We’ve heard the familiar saying, “When one door closes, another one opens.” Or , maybe a bit more poignantly, our favorite singing nun once said, “When God closes a door, somewhere he opens a window.”
The original phrase feels uplifting in times of crisis. It gives us a feeling of stability when the proverbial rug is pulled out from under us. If one thing doesn’t work out, surely something equal if not better, will come around. But, is this idiom truly promoting the right attitude when we’re facing grim prospects? I think not.
First of all, what if a door doesn’t open? Assuming something better will magically appear is false hope. Passively waiting for a door to open is about as fruitful as expecting a car to take you to a destination without the key in the ignition. Or, for my yoga friends, would you expect to master handstand by simply buying a new mat? Of course, not.

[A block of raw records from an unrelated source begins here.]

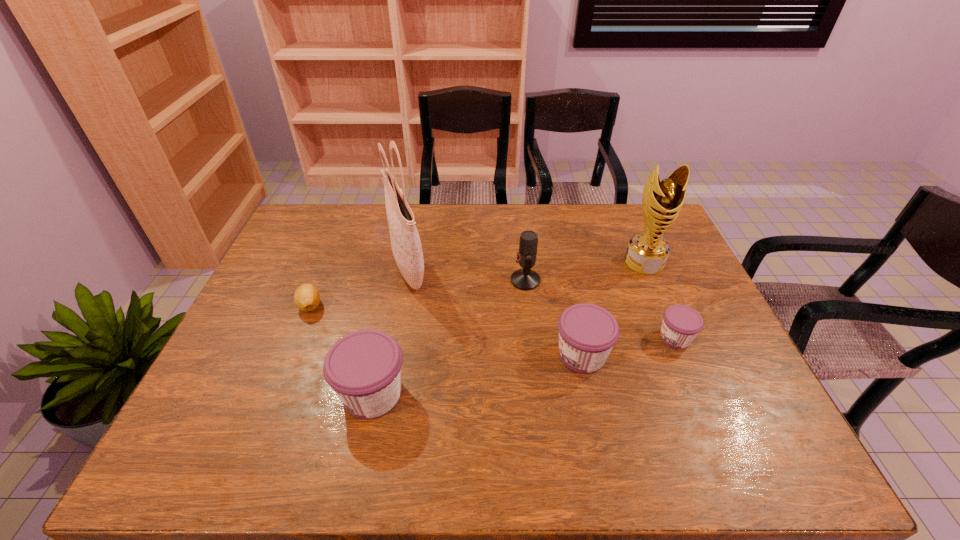
This screenshot has height=540, width=960. I want to click on free space located 0.140m at the stem end of the shortest object, so click(289, 357).

Where is `free space located on the front-facing side of the sixth shortest object`? free space located on the front-facing side of the sixth shortest object is located at coordinates (675, 333).

What are the coordinates of `vacant space located on the side of the fourth object from right to left with the red ring` in the screenshot? It's located at (417, 280).

Where is `blank area located 0.320m on the side of the fourth object from right to left with the red ring`? blank area located 0.320m on the side of the fourth object from right to left with the red ring is located at coordinates (407, 280).

Where is `vacant space situated 0.130m on the side of the fourth object from right to left with the red ring`? vacant space situated 0.130m on the side of the fourth object from right to left with the red ring is located at coordinates (468, 280).

Where is `vacant region located on the left of the shopping bag`? The width and height of the screenshot is (960, 540). vacant region located on the left of the shopping bag is located at coordinates (345, 269).

You are a GUI agent. You are given a task and a screenshot of the screen. Output one action in this format:
    pyautogui.click(x=<x>, y=<y>)
    Task: Click on the object that is at the far edge
    
    Given the screenshot: What is the action you would take?
    pyautogui.click(x=406, y=246)

I want to click on object located at the near edge, so click(x=363, y=367).

In order to click on object located at the left edge in this screenshot , I will do `click(306, 297)`.

Image resolution: width=960 pixels, height=540 pixels. I want to click on jam located at the right edge, so click(x=681, y=324).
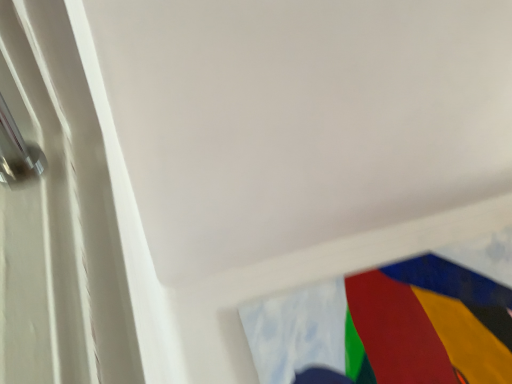
What do you see at coordinates (388, 326) in the screenshot? The height and width of the screenshot is (384, 512). I see `textured fabric flag at lower right` at bounding box center [388, 326].

Measure the distance between textured fabric flag at lower right and camera.

They are 5.52 feet apart.

Locate an element on the screen. This screenshot has height=384, width=512. textured fabric flag at lower right is located at coordinates (388, 326).

I want to click on textured fabric flag at lower right, so click(x=388, y=326).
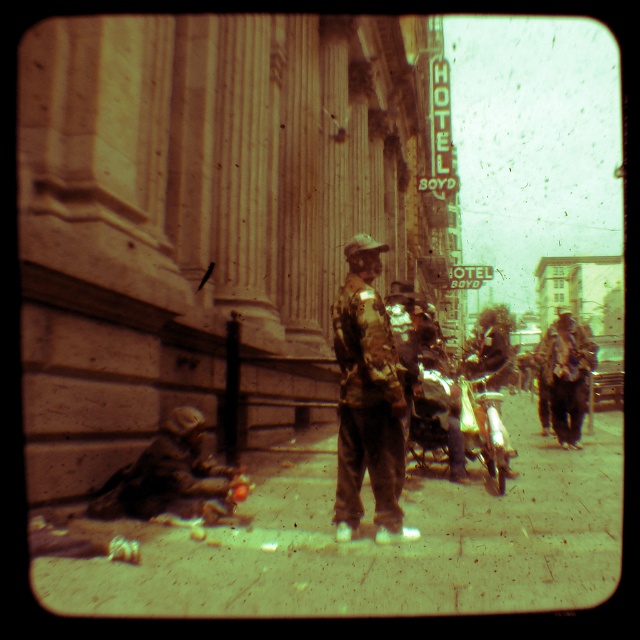
You are a photographer trying to capture a photo of the shiny chrome motorcycle at center. To ensure the motorcycle is the main focus, you want to avoid including the smooth concrete sidewalk at lower left in the frame. Based on their positions, can you position yourself in a way to exclude the sidewalk?

The smooth concrete sidewalk at lower left is on the left side of the shiny chrome motorcycle at center. To exclude the sidewalk, position yourself to the right of the motorcycle so the sidewalk is out of frame.

In the scene shown: You are a delivery person who needs to place a small package on the smooth concrete sidewalk at lower left. However, there is a shiny chrome motorcycle at center blocking the path. Can you place the package on the sidewalk without moving the motorcycle?

The smooth concrete sidewalk at lower left is not as tall as the shiny chrome motorcycle at center, so the motorcycle is taller than the sidewalk. Since the motorcycle is blocking the path, you can still place the package on the sidewalk as long as there is enough space around the motorcycle to reach it. However, you need to ensure that the motorcycle isn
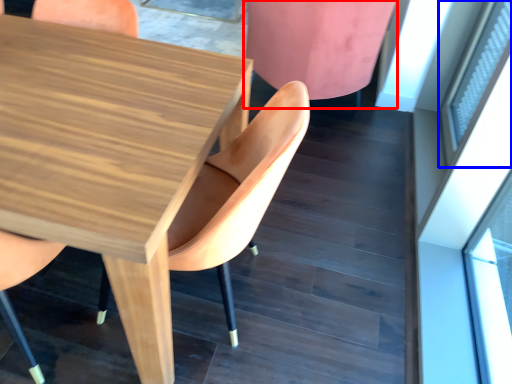
Question: Which object is closer to the camera taking this photo, chair (highlighted by a red box) or window (highlighted by a blue box)?

Choices:
 (A) chair
 (B) window

Answer: (B)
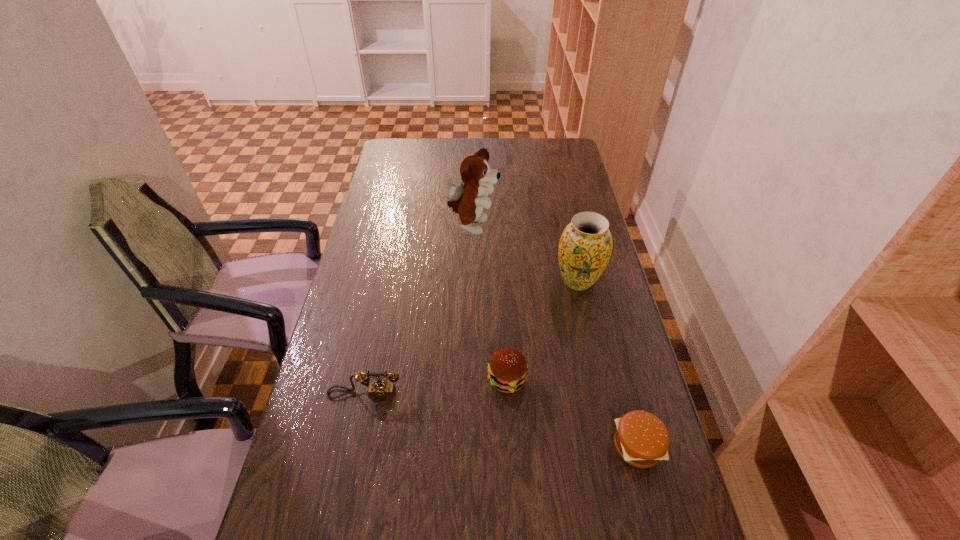
Locate an element on the screen. The image size is (960, 540). free region at the far left corner of the desktop is located at coordinates [402, 156].

This screenshot has height=540, width=960. Identify the location of vacant space at the far right corner of the desktop. (541, 152).

Locate an element on the screen. This screenshot has width=960, height=540. vacant area that lies between the nearer hamburger and the farther hamburger is located at coordinates (572, 413).

You are a GUI agent. You are given a task and a screenshot of the screen. Output one action in this format:
    pyautogui.click(x=<x>, y=<y>)
    Task: Click on the free area in between the taller hamburger and the farthest object
    
    Given the screenshot: What is the action you would take?
    pyautogui.click(x=490, y=303)

This screenshot has height=540, width=960. Find the location of `blank region between the vase and the left hamburger`. blank region between the vase and the left hamburger is located at coordinates (542, 330).

Where is `vacant space in between the shortest object and the left hamburger`? vacant space in between the shortest object and the left hamburger is located at coordinates (x=572, y=413).

Identify the location of vacant area between the vase and the left hamburger. The image size is (960, 540). (542, 330).

The height and width of the screenshot is (540, 960). I want to click on vacant region between the farther hamburger and the leftmost object, so click(x=436, y=387).

Identify the location of free point between the taller hamburger and the farthest object. The image size is (960, 540). (490, 303).

I want to click on free spot between the second tallest object and the tallest object, so click(525, 254).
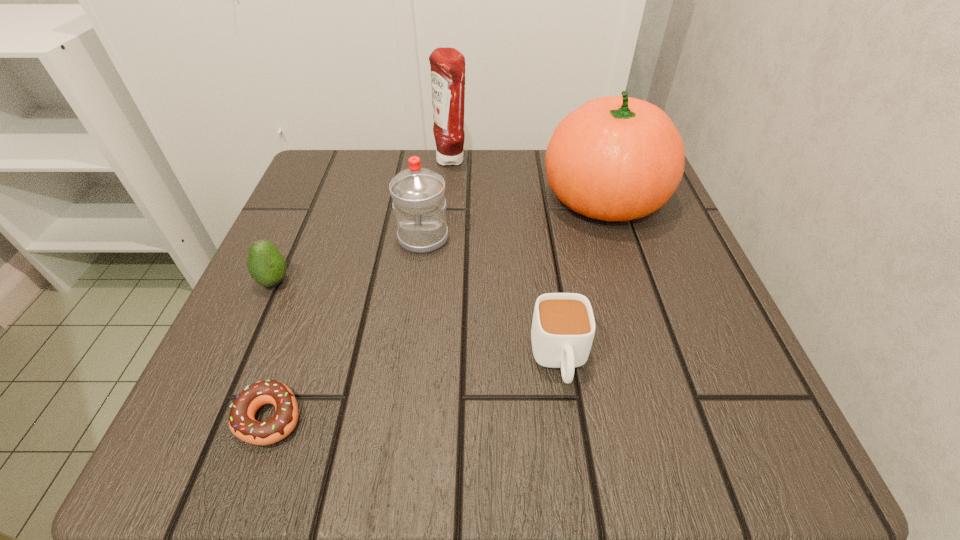
In order to click on condiment in this screenshot , I will do `click(447, 64)`.

Find the location of a particular element. The height and width of the screenshot is (540, 960). pumpkin is located at coordinates (616, 158).

You are a GUI agent. You are given a task and a screenshot of the screen. Output one action in this format:
    pyautogui.click(x=<x>, y=<y>)
    Task: Click on the water bottle
    
    Given the screenshot: What is the action you would take?
    pyautogui.click(x=418, y=194)

This screenshot has width=960, height=540. I want to click on avocado, so click(267, 266).

Identify the location of the leftmost object. (267, 266).

This screenshot has width=960, height=540. In order to click on cup in this screenshot , I will do `click(563, 327)`.

The height and width of the screenshot is (540, 960). In order to click on the shortest object in this screenshot , I will do (x=242, y=423).

I want to click on doughnut, so click(x=242, y=423).

Image resolution: width=960 pixels, height=540 pixels. I want to click on free region located on the left of the condiment, so click(391, 160).

Locate an element on the screen. blank area located on the front of the pumpkin is located at coordinates (667, 390).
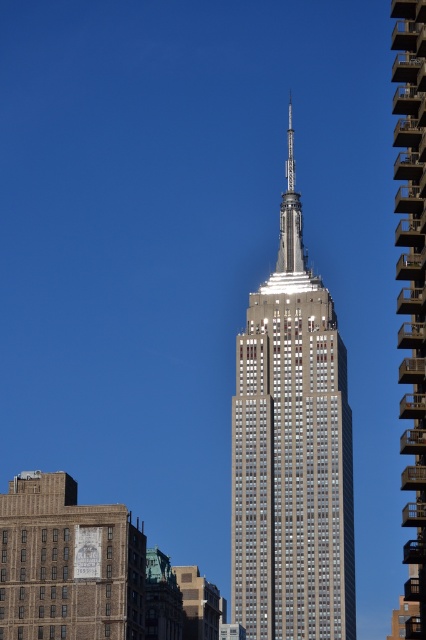
You are an architect analyzing the skyline of a city. You observe the silver metallic building at center and the glassy steel building at center. Which building has a narrower width?

The silver metallic building at center has a narrower width than the glassy steel building at center according to the description provided.

You are standing at the center of the image and want to locate the silver metallic building at center. According to the coordinates provided, in which direction should you look to find it?

The silver metallic building at center is located at coordinates point (x=291, y=452), so you should look to the lower right direction from the center of the image to find it.

You are standing in front of the Empire State Building and want to take a photo that includes both the Empire State Building and the shorter brown building to its left. You notice two points marked on your camera screen at coordinates point (x=293, y=464) and point (x=420, y=435). Which point is closer to you when focusing on the Empire State Building?

Point (x=293, y=464) is further to the camera than point (x=420, y=435), so the point closer to you is point (x=420, y=435).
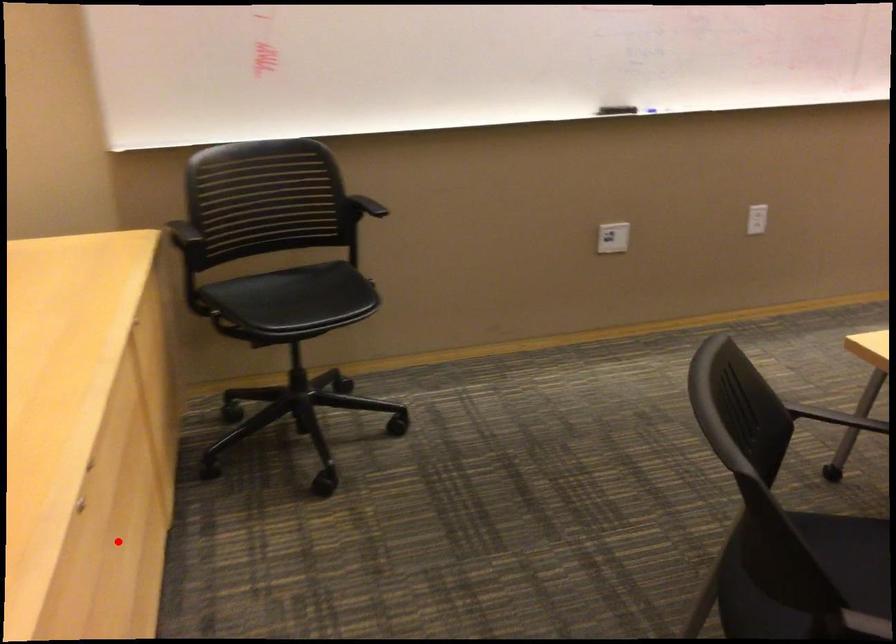
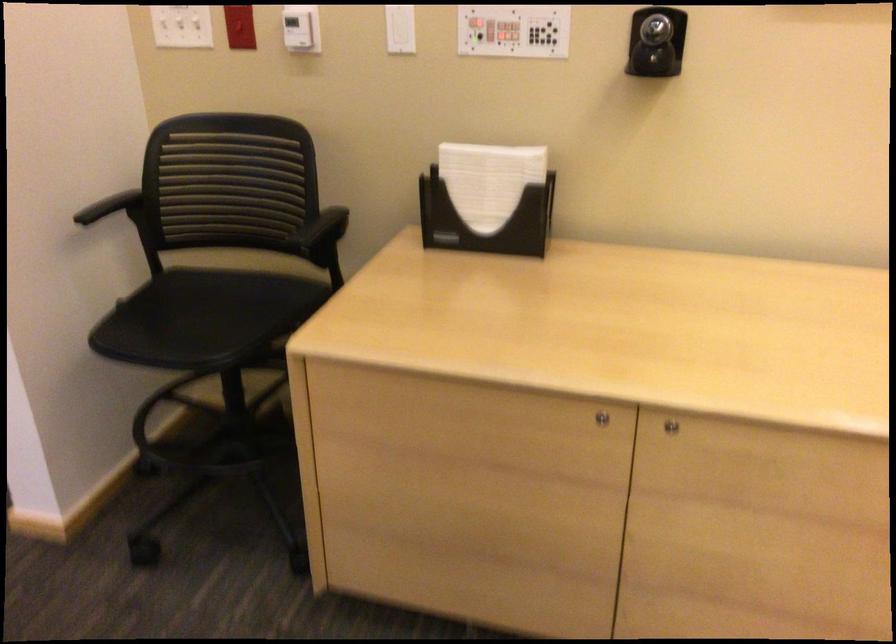
In the second image, find the point that corresponds to the highlighted location in the first image.

(670, 426)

Now, Maria’s adaptation is a bit more applicable and understandable. After all, she was risking her future in the church, battling a buxom blonde for the love of a debonair Captain, and sneaking a full household over the Alps out of Nazi-occupied Austria. So yea, she might have reason to accept any makeshift doorway she could find. And there’s some merit to the idea of improvisation. It may not be a door, but a window will get the job done. If your house on fire, by all means use the window if you need to, at least you’ll survive. However, if imminent death is not threatening (and for most of us, it isn’t), there’s another option.
Don’t just hope for something better. Create a doorway you actually want to walk through. Hope is only as powerful as the actions you’re willing to put toward your desired outcome. So if a door closes, and another one doesn’t open consider that an opportunity. Use your foot to break down the damn wall.